While cardio and weights often make for an excellent fitness combination – stretching them to extremes will prove to be counterproductive because of the contradiction in training physiology and biochemistry. It’s best to give your all to muscle building if that’s your ultimate goal.
The best bodybuilders who ever lived were strong. They knew that more strength is more muscle. Increase your squat to 140kg / 300lb, the bench press to 100kg / 220lb, and the deadlift to 180kg / 400lb. Your overall muscle mass will increase because strength is size.
Forget about the swelling and pain. Instead, focus on adding weight to the bar. Try to lift more than last time. You will get stronger, which will increase your overall muscle mass. If you are not lifting more weight today than you did last month or year, you are not building muscle.
You need about 2,800 calories for building 1 pound of muscle. However, you can’t just eat the right number of calories and be done with it. You need to disperse it across your day. Generally, eating every 3 hours is ideal.
It’s critical that you eat the right foods at the right time to increase your muscle mass. Eating more smaller meals compared to a few large meals decreases the size of your stomach. It will curb your cravings, trim your waist, and keep you full for longer.
Not eating for an extended duration can result in over-eating at your next meal. To stop this, remember to eat at a fixed time every day, and eventually, your body will begin to feel hungry at such fixed times.
Your body uses food to fuel workouts and regain muscle. Your muscles cannot recover and grow if there is a shortage of food. Most men need at least 3000 kcal/day to build muscle. Lean guys with a high metabolism need even more to gain weight.
Your body uses protein to build new muscle and restore damaged muscle tissue after training. You need about 1.8 g of protein per kilogram of body weight (0.82 g/lb) to maximize muscle recovery and build muscle. For a 175lb / 80kg man, that's about 135g of protein per day.
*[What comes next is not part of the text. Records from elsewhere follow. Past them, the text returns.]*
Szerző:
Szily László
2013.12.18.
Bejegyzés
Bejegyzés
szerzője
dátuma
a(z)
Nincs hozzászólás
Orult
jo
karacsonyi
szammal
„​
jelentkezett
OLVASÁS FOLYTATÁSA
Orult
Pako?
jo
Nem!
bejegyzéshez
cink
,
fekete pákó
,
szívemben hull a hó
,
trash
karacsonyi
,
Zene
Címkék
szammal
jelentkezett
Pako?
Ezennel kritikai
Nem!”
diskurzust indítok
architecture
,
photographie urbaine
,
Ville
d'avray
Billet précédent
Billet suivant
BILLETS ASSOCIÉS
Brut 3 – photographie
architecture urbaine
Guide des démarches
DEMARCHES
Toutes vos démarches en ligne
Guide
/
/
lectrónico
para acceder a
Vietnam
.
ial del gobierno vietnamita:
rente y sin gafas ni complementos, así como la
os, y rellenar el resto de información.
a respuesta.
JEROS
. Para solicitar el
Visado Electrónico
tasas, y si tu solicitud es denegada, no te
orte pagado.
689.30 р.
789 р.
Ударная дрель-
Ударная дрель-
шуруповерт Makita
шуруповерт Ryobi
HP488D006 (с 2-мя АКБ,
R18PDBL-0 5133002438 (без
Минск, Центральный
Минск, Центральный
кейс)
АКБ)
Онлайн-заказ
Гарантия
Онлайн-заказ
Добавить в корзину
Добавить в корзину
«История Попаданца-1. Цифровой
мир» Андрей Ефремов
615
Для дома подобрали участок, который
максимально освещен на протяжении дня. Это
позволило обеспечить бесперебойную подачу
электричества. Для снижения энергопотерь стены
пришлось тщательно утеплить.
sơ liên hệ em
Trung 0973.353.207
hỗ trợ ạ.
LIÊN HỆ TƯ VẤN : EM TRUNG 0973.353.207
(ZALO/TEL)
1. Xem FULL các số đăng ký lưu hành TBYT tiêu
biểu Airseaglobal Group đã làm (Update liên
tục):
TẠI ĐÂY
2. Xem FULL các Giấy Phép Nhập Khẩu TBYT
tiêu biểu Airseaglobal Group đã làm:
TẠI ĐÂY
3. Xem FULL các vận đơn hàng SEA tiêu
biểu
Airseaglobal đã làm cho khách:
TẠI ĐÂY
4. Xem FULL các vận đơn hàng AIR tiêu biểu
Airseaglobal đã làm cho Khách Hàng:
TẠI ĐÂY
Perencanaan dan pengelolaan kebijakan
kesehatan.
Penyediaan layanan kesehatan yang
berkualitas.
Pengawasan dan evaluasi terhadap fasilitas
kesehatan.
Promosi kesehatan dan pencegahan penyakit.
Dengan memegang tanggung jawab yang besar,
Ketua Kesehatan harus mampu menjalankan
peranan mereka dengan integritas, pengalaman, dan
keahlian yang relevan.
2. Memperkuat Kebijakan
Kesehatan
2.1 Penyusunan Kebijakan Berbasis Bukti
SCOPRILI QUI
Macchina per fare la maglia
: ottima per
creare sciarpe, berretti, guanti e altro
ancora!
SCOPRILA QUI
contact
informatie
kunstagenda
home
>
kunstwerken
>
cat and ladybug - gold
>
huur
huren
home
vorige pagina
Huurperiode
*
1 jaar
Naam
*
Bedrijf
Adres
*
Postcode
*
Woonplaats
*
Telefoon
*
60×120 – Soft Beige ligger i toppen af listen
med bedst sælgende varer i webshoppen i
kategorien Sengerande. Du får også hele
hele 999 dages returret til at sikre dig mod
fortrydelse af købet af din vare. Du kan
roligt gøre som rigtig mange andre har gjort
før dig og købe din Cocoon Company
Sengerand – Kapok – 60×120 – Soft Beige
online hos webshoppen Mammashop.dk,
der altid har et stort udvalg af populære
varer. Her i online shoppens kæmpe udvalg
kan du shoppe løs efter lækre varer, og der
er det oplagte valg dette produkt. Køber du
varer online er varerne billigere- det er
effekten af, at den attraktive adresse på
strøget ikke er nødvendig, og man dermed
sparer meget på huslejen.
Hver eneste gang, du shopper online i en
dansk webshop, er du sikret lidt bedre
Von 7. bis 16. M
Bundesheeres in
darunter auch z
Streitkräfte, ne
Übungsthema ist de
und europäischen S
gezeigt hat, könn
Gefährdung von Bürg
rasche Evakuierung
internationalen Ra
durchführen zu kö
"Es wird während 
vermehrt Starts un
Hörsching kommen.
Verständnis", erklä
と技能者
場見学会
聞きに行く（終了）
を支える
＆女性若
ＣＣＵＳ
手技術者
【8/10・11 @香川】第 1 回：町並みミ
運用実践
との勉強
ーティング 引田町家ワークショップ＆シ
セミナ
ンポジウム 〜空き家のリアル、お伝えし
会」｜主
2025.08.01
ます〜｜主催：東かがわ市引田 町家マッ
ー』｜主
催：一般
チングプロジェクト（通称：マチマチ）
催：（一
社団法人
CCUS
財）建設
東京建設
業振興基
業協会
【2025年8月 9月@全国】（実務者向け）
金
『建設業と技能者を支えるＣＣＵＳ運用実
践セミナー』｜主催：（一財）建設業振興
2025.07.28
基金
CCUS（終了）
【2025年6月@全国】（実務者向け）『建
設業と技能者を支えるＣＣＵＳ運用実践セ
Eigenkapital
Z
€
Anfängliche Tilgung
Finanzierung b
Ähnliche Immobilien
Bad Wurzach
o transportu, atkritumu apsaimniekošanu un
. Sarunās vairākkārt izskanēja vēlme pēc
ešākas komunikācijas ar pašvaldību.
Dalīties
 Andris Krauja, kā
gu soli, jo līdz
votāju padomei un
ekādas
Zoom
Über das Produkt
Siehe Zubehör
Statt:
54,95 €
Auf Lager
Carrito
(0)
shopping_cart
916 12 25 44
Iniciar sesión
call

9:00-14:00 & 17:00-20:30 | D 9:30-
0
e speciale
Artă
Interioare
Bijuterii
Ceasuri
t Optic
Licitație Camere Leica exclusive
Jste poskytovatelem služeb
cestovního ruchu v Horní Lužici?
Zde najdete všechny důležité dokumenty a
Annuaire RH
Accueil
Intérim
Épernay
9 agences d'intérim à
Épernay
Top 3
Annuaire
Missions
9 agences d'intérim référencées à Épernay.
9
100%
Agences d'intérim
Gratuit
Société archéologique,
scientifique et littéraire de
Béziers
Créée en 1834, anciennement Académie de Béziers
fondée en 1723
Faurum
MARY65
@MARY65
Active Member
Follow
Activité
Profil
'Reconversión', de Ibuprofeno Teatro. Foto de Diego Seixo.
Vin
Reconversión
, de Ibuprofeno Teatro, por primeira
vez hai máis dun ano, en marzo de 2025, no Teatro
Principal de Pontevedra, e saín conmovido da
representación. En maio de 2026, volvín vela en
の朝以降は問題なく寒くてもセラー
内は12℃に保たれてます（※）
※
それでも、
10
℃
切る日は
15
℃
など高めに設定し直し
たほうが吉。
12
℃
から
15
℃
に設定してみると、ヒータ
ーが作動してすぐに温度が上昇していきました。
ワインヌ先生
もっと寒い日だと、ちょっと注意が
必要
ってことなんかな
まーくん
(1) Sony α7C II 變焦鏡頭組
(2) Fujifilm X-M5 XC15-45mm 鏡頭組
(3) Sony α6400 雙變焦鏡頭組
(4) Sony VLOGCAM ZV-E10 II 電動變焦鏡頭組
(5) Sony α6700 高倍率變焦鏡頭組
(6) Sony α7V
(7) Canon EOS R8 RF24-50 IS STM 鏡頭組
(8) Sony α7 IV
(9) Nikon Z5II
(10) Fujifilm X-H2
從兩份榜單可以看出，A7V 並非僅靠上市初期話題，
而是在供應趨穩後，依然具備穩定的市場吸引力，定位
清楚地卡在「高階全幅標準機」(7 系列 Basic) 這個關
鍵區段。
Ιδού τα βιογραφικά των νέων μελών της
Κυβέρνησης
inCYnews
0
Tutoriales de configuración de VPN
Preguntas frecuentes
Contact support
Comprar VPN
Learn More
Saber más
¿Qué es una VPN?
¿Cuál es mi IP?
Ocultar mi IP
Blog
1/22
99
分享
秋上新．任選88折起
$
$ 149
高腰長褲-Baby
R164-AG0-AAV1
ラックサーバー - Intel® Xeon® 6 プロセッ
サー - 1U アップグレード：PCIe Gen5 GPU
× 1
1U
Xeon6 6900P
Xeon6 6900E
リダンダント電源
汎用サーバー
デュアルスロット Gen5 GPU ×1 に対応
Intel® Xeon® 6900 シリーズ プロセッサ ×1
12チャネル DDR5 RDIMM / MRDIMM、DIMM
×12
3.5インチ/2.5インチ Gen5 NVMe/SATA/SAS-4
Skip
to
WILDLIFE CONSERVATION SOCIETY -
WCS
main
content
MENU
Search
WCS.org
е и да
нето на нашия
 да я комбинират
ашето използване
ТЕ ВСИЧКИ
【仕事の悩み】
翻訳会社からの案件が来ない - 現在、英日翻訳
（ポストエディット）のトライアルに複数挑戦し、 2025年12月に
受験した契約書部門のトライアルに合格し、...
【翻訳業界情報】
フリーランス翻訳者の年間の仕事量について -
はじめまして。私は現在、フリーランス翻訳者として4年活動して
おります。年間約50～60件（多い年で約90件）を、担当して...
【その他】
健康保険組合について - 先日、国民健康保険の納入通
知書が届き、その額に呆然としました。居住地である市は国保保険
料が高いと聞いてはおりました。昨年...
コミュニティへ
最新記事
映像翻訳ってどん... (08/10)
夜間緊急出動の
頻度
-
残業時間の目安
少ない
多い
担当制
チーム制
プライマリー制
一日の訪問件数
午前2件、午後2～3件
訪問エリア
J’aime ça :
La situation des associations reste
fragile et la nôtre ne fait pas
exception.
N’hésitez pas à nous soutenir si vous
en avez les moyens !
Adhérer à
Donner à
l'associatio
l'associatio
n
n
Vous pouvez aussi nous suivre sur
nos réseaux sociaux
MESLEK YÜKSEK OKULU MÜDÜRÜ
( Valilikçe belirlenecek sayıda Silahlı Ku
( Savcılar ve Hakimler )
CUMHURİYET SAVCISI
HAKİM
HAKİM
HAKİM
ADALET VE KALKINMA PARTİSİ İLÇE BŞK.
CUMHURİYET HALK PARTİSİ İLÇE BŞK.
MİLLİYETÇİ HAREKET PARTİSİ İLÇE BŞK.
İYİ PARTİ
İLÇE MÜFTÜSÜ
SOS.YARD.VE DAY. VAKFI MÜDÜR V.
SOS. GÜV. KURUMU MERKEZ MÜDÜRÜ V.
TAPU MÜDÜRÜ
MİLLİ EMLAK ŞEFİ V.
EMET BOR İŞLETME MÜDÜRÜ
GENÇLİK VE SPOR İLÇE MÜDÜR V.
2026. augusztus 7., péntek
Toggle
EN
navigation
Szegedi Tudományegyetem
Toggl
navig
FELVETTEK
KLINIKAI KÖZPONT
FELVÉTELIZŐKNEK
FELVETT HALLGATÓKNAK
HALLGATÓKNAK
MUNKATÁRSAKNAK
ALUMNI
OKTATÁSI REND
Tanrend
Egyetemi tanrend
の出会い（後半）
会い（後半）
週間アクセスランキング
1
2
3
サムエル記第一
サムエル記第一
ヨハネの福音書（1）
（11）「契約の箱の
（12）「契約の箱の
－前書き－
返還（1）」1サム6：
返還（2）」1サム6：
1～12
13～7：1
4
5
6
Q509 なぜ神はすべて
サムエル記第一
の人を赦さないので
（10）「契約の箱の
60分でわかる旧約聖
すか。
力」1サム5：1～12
If you plan on training long and hard, your body will need a healthy dose of carbohydrates as fuel so it can sustain the constant effort and maintain the glucose stores in your body.
If you don’t, you’ll end up breaking down your muscle for protein, and subsequently carbs. Low-carb diets and intense bodybuilding training is not a good combo. Based on the volume and intensity of your training, for each pound of body weight, your body will need about 2.3 - 4 grams of carbs per day.